[[ DATA TO EXAMINE, beginning ]]

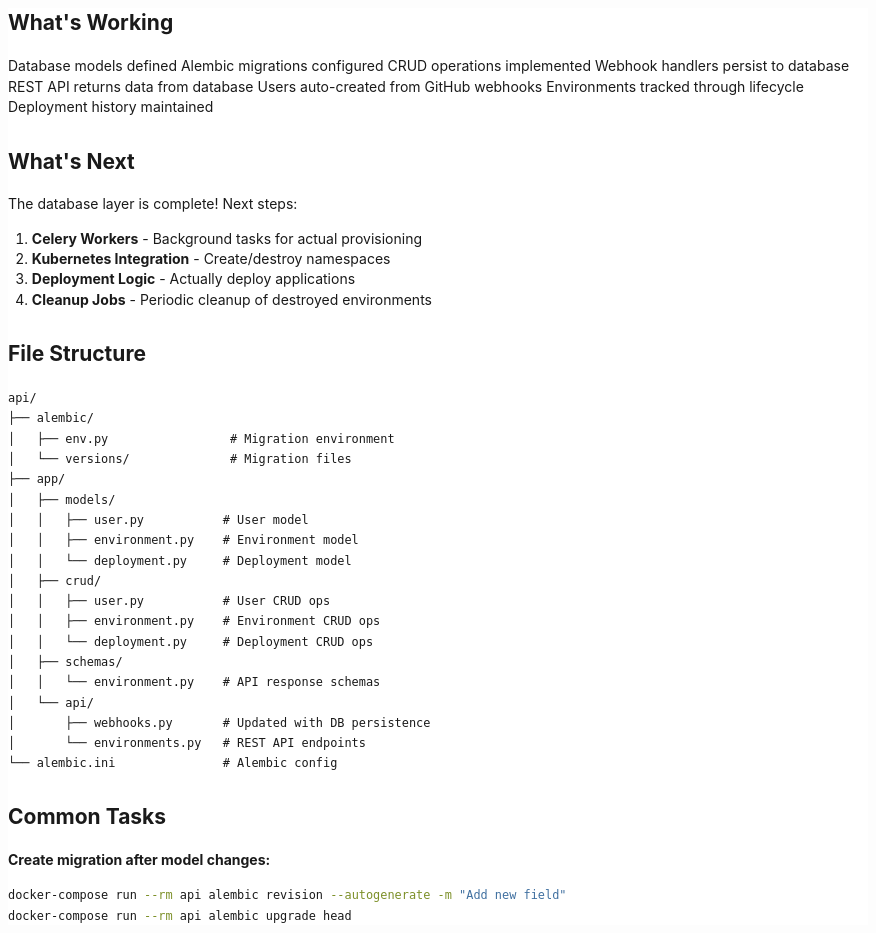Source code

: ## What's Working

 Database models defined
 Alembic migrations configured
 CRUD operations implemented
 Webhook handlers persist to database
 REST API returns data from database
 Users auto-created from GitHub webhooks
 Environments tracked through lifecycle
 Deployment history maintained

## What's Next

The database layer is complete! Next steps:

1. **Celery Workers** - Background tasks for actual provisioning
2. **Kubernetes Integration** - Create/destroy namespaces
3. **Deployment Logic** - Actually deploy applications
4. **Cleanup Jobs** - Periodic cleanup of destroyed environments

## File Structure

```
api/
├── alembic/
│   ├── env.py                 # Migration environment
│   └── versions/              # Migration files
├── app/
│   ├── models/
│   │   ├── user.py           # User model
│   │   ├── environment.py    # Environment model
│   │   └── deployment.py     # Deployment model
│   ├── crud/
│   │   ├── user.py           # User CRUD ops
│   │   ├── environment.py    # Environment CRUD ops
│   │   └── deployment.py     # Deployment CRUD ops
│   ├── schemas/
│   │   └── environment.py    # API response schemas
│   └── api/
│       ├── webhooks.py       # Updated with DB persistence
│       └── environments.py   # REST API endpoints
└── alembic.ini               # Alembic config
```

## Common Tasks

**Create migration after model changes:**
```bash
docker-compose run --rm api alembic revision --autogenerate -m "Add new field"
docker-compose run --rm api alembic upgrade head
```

[[ DATA TO EXAMINE, end ]]
[[ DATA TO EXAMINE, beginning ]]

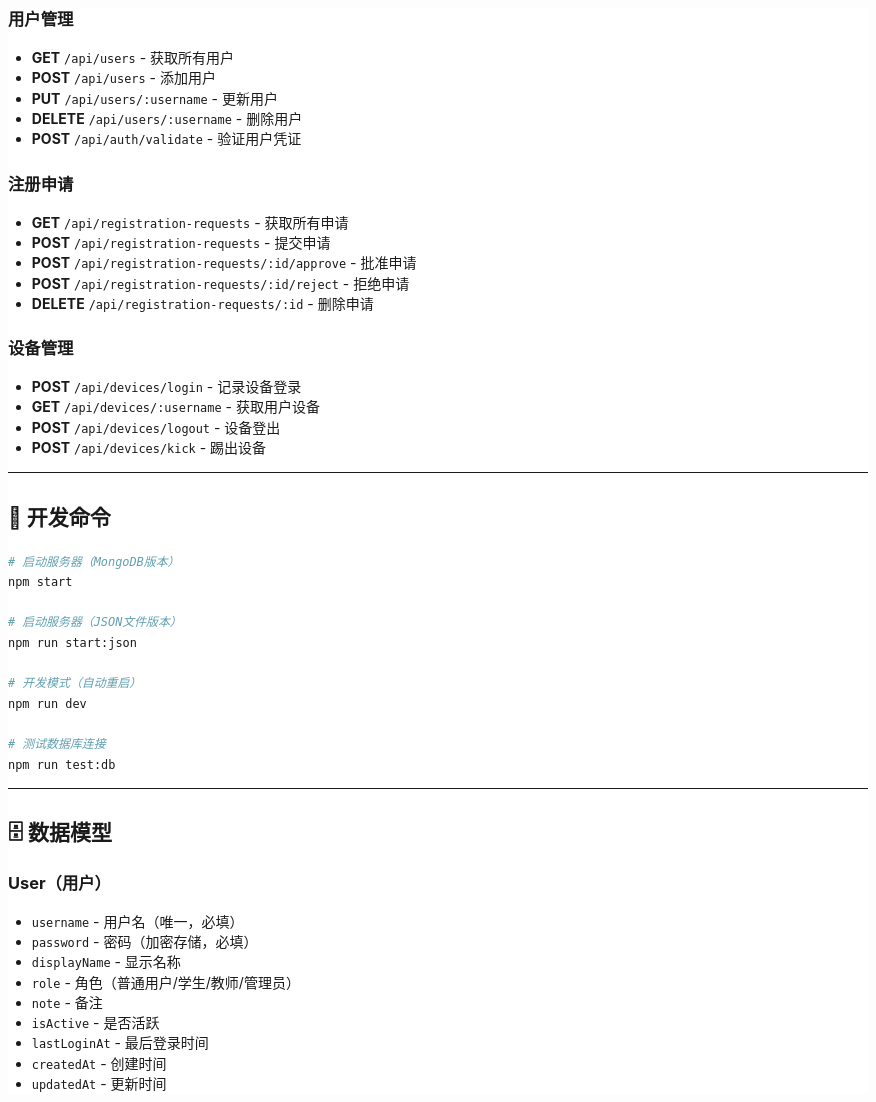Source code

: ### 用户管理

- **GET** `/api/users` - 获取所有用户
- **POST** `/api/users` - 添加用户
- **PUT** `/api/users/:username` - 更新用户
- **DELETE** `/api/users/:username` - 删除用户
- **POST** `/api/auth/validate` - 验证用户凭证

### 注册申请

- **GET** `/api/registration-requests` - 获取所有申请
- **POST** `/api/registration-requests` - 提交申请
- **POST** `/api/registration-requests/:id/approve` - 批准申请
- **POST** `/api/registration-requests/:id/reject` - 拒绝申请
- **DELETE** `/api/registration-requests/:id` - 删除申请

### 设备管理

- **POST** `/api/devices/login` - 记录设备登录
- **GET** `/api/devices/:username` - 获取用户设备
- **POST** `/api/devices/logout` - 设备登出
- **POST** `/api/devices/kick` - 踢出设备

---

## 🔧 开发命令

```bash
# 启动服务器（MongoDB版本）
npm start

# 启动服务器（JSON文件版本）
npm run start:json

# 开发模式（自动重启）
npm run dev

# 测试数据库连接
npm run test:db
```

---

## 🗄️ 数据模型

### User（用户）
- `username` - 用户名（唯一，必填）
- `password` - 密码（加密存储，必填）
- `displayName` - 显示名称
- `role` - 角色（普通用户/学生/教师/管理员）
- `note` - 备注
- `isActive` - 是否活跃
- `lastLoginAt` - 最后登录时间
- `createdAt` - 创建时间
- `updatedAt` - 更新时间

[[ DATA TO EXAMINE, end ]]

▶ **TASK DIRECTIONS**
For the records above, state how many lines contain "schemas", and nothing more.

▶ **ANSWER SPACE**
2